- Born: Joan Graham November 21, 1945 (age 80) Albert Lea, Minnesota, United States
- Occupation: Writer/editor
- Website: minnesotamemories.com

= Joan Claire Graham =

Joan Claire Graham (November 21, 1945) is a songwriter, playwright, publisher, editor, and writer. Among other literary endeavors, she is known for her chronicling of Minnesota history.

==Early life and education==
Born in Albert Lea, Minnesota on November 21, 1945, she grew up in a middle class home in Albert Lea. Her father was a union worker at Wilson & Co., a meat processing plant, (which at one time was the largest employer in Albert Lea), and her mother was a special education teacher.
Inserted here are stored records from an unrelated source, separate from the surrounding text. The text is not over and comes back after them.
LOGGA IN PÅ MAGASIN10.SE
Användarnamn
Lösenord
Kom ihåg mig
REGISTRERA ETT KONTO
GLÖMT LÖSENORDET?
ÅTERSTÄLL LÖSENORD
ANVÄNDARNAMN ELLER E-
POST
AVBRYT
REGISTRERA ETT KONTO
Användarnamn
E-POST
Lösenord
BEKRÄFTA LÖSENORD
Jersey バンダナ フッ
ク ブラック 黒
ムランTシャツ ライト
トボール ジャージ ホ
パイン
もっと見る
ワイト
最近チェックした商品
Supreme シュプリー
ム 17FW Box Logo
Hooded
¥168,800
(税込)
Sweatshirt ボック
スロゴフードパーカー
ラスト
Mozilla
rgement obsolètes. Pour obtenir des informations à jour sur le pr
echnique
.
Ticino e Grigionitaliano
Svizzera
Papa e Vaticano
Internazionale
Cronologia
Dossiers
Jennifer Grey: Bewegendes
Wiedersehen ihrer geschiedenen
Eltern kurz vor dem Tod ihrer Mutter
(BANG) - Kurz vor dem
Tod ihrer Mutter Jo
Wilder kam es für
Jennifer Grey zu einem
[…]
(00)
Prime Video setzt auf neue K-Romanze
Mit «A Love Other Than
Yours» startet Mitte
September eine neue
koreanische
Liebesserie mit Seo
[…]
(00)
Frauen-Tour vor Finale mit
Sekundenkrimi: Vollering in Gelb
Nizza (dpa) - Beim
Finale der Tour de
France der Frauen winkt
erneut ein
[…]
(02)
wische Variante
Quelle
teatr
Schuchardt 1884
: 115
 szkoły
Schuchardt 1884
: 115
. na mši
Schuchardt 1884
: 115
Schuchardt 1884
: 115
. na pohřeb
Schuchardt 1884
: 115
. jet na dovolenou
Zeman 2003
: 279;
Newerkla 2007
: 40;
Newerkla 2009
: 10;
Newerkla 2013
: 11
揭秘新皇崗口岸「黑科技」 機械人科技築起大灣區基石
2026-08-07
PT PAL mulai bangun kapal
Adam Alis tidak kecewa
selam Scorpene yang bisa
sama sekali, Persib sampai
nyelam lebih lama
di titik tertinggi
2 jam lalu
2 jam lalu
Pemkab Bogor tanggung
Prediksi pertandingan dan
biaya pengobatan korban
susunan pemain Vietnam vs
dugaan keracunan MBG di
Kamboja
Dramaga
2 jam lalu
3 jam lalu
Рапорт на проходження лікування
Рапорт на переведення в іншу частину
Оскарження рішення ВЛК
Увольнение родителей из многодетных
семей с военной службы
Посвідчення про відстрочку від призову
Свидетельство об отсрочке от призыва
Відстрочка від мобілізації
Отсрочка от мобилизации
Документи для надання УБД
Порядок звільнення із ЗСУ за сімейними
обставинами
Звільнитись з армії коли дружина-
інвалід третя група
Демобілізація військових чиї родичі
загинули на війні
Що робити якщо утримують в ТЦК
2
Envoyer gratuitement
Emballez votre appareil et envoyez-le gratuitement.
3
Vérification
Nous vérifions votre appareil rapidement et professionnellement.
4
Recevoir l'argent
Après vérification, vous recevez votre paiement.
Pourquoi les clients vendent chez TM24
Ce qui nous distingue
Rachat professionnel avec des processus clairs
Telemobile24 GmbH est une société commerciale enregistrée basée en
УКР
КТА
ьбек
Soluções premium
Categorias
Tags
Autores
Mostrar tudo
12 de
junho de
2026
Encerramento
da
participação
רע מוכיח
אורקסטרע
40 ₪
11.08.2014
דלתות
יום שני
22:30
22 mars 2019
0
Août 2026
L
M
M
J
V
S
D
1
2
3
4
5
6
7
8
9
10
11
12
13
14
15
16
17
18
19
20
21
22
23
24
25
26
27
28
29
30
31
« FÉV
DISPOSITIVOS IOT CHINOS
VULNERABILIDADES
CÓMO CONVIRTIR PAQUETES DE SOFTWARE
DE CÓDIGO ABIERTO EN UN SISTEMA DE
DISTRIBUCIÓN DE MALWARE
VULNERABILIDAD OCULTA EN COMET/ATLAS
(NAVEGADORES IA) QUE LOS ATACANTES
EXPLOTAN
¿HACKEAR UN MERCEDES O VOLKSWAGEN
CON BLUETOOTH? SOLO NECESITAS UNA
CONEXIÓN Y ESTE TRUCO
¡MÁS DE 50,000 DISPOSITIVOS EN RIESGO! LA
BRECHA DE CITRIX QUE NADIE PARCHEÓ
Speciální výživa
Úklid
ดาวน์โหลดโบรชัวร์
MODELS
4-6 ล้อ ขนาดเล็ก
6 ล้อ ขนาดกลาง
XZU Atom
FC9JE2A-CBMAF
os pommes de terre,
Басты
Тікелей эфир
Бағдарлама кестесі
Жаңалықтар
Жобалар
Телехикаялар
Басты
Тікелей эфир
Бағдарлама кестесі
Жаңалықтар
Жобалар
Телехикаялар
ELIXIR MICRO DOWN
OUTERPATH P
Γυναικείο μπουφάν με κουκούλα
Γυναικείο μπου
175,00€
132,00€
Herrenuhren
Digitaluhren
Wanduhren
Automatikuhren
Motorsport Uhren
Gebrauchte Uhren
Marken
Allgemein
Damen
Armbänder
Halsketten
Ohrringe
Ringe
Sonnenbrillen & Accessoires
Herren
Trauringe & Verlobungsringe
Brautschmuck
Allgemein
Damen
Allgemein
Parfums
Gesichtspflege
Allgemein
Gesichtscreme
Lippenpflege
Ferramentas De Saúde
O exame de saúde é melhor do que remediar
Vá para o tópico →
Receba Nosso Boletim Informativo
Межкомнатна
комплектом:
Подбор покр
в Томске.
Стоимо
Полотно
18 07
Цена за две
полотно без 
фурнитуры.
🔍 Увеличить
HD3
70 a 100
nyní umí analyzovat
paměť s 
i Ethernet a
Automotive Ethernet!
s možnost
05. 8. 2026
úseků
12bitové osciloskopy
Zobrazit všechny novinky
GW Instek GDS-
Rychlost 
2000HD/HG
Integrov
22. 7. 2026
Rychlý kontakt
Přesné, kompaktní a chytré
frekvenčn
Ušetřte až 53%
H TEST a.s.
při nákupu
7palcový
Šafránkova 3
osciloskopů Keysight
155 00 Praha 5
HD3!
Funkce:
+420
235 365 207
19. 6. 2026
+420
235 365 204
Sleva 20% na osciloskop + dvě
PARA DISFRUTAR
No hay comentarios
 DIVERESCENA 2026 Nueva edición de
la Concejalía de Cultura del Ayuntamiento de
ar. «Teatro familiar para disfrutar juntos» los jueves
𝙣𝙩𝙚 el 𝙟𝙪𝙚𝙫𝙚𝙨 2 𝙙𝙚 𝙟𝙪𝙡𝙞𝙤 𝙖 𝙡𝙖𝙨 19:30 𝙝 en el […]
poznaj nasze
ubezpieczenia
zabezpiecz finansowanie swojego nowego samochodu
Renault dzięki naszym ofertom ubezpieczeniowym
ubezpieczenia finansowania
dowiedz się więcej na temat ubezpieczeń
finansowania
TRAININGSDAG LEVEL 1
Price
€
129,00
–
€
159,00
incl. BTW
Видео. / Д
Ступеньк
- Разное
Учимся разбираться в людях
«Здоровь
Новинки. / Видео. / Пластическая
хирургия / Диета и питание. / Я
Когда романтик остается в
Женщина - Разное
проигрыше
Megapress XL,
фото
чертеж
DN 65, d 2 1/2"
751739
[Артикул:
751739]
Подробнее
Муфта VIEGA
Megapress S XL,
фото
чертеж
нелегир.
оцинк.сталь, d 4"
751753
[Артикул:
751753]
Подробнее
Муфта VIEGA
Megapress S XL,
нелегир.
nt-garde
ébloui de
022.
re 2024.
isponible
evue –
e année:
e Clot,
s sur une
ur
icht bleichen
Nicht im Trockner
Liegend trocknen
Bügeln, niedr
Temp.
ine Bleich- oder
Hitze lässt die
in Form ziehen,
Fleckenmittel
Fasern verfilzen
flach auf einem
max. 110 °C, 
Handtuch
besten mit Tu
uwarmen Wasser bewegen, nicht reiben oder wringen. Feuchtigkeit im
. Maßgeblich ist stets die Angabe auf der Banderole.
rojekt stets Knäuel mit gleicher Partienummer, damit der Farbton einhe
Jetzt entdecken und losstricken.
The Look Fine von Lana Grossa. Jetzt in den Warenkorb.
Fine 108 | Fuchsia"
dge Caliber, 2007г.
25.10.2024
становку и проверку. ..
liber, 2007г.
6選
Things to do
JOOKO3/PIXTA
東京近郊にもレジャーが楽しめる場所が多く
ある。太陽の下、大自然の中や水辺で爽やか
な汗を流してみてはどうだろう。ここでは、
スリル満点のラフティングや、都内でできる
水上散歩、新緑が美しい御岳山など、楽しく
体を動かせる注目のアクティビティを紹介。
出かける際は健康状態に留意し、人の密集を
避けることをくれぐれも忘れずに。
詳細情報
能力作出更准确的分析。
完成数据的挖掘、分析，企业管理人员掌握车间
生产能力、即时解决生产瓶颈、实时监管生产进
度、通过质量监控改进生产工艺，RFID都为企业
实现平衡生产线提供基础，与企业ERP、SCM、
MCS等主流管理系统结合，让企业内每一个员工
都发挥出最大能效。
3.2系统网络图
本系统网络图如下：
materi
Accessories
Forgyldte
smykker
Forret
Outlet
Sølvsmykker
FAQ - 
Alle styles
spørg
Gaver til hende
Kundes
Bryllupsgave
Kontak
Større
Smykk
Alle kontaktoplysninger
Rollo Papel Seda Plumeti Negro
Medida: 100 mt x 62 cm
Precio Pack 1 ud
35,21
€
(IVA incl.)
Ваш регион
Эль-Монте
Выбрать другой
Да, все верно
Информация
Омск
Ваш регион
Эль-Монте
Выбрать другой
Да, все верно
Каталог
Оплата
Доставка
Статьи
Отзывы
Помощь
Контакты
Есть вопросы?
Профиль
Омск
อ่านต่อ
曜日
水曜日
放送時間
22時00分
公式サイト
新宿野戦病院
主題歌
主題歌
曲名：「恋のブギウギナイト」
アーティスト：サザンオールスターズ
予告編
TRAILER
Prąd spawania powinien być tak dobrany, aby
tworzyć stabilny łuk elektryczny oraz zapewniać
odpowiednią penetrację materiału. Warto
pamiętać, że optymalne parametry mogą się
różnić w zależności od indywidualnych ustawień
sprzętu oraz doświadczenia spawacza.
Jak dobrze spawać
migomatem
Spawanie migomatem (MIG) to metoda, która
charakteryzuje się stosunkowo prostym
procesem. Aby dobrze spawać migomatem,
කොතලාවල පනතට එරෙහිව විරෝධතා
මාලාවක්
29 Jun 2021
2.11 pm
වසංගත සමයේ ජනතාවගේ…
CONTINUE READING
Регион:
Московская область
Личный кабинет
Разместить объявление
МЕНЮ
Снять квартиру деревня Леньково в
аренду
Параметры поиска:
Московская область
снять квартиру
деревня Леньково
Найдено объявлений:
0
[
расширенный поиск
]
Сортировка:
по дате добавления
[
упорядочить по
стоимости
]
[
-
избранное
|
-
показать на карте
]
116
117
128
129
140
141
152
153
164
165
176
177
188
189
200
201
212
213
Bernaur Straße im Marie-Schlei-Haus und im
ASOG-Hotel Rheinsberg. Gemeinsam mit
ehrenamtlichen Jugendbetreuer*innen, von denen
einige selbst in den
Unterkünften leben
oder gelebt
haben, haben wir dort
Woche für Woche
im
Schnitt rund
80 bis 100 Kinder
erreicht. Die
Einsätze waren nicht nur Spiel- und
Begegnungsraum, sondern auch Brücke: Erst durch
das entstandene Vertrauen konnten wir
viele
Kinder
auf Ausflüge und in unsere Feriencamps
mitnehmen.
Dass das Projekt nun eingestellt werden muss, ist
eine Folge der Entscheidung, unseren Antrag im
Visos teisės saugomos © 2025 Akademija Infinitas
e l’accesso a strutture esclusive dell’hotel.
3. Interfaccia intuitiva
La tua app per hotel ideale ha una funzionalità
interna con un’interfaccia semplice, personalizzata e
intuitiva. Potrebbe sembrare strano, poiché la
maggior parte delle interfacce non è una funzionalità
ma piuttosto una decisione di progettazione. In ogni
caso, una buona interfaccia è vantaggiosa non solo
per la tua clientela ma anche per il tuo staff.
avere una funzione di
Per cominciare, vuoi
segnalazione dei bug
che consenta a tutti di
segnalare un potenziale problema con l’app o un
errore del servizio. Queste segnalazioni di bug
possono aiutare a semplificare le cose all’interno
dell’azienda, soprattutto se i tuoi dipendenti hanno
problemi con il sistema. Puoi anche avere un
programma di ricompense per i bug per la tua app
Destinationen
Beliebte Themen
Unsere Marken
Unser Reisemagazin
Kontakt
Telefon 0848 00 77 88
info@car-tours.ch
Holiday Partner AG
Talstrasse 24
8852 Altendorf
Her mother was among the first special education teachers to work with students who would have otherwise been institutionalized.

Graham graduated from Winona State University.

==Career==
- Co-director, playwright and songwriter for the Children's Musical Theatre Production Workshop in Los Angeles from 1987 to 1992.
- Teacher in Minnesota, California and Maryland from 1967 to 2003.
- Writer, Editor and Co-founder of Graham Megyeri Books, a micro press that specializes in Minnesota historical non-fiction, such as the Minnesota Memories series of 7 books, A Boy From C-11, Austin Remembers, Albert Lea Remembers, and Crackers and Milk.

- Playwright and lyricist for Tales of Two Counties, a Minnesota Sesquicentennial Project.

==Projects==

===Minnesota Memories, Albert Lea Remembers, Austin Remembers===

 Joan Claire Graham traveled throughout Minnesota collecting hundreds of true stories, which were published in Minnesota Memories, Austin Remembers and Albert Lea Remembers. Some have historic scope, while others are humorous, heart warming, reflective, unusual or tragic. All provide a look into the lives of real Minnesota people. Most contributors were writers who had not previously published stories.

===A Boy from C11===

Joan Claire Graham edited A Boy from C11, which is a story written by Harvey Ronglien, who grew up at the Minnesota State Public School Orphanage in Owatonna, Minnesota.

===Tales of Two Counties===

Tales of Two Counties was written and produced by Joan Claire Graham. Music for this production was done by Tom Shelton. Graham took stories from Albert Lea Remembers and Austin Remembers and edited them down into a show which featured community actors doing dramatic readings of the stories. After several stories, the actors sang songs which featured themes from the stories. Tales of Two Counties was funded, in part, by a grant from the Minnesota State Sesquicentennial Committee.